Andrew Bick, chairman of the state Building Code Board, said the board was divided 4-3 in favor of the bill, which he said shifts Idaho from having a “low-bar standard” from which local jurisdictions can vary, to a “high-bar standard for the state,” which local areas can’t exceed. “I do feel what we need to do is have collaboration,” Bick told the lawmakers. “I don’t feel like this bill has done that.”

Complicating the issue is that the state Building Code Board adopted the 2015 code, then later rescinded the decision, amid much dissension.

Pat Riley, chief of the Northern Lakes Fire Protection District in Hayden, spoke against the bill on behalf of the Idaho Fire Chiefs Association.

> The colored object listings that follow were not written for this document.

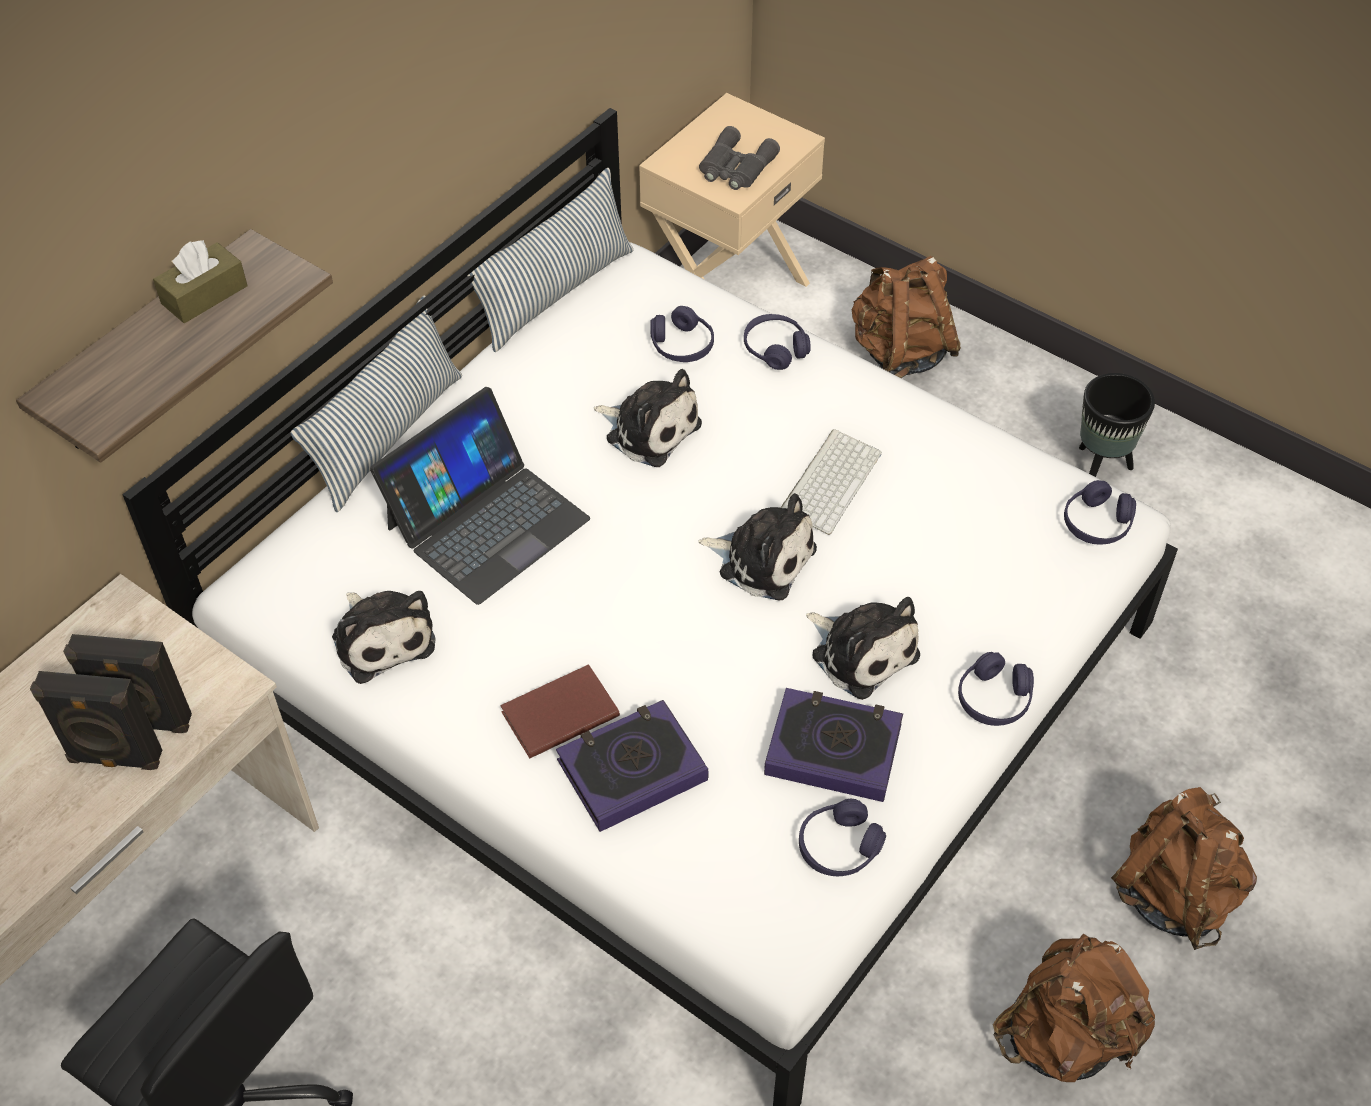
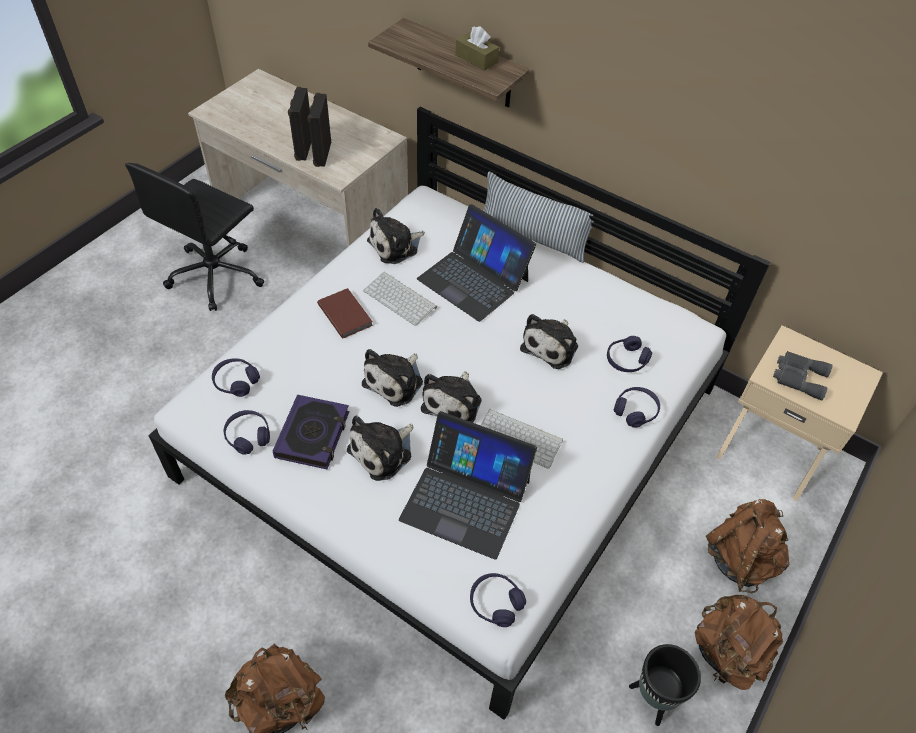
camera: 85 degrees right, 0 degrees up
(526, 628) = (401, 299): none -> keyboard
(555, 293) = (661, 300): pillow -> none
(632, 770) = (307, 344): book -> none
(718, 636) = (395, 381): none -> plush toy
(940, 549) = (466, 499): none -> laptop
(994, 699) = (343, 521): purple headphones -> purple headphones (236, 382)
(1066, 1037) = (192, 622): brown backpack -> brown backpack (727, 653)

Palmer told the committee that building codes themselves say local jurisdictions can make amendments, but Rep. Lance Clow, R-Twin Falls, noted that the bill says otherwise. “I think we may be going a step too far here with some of the wording,” he said. “Statutes are higher-level.”

The bill passed on a voice vote, with five committee members voting no: The panel’s three minority Democrats, Clow, and Rep. Jarom Wagoner, R-Caldwell. It now moves to the full House.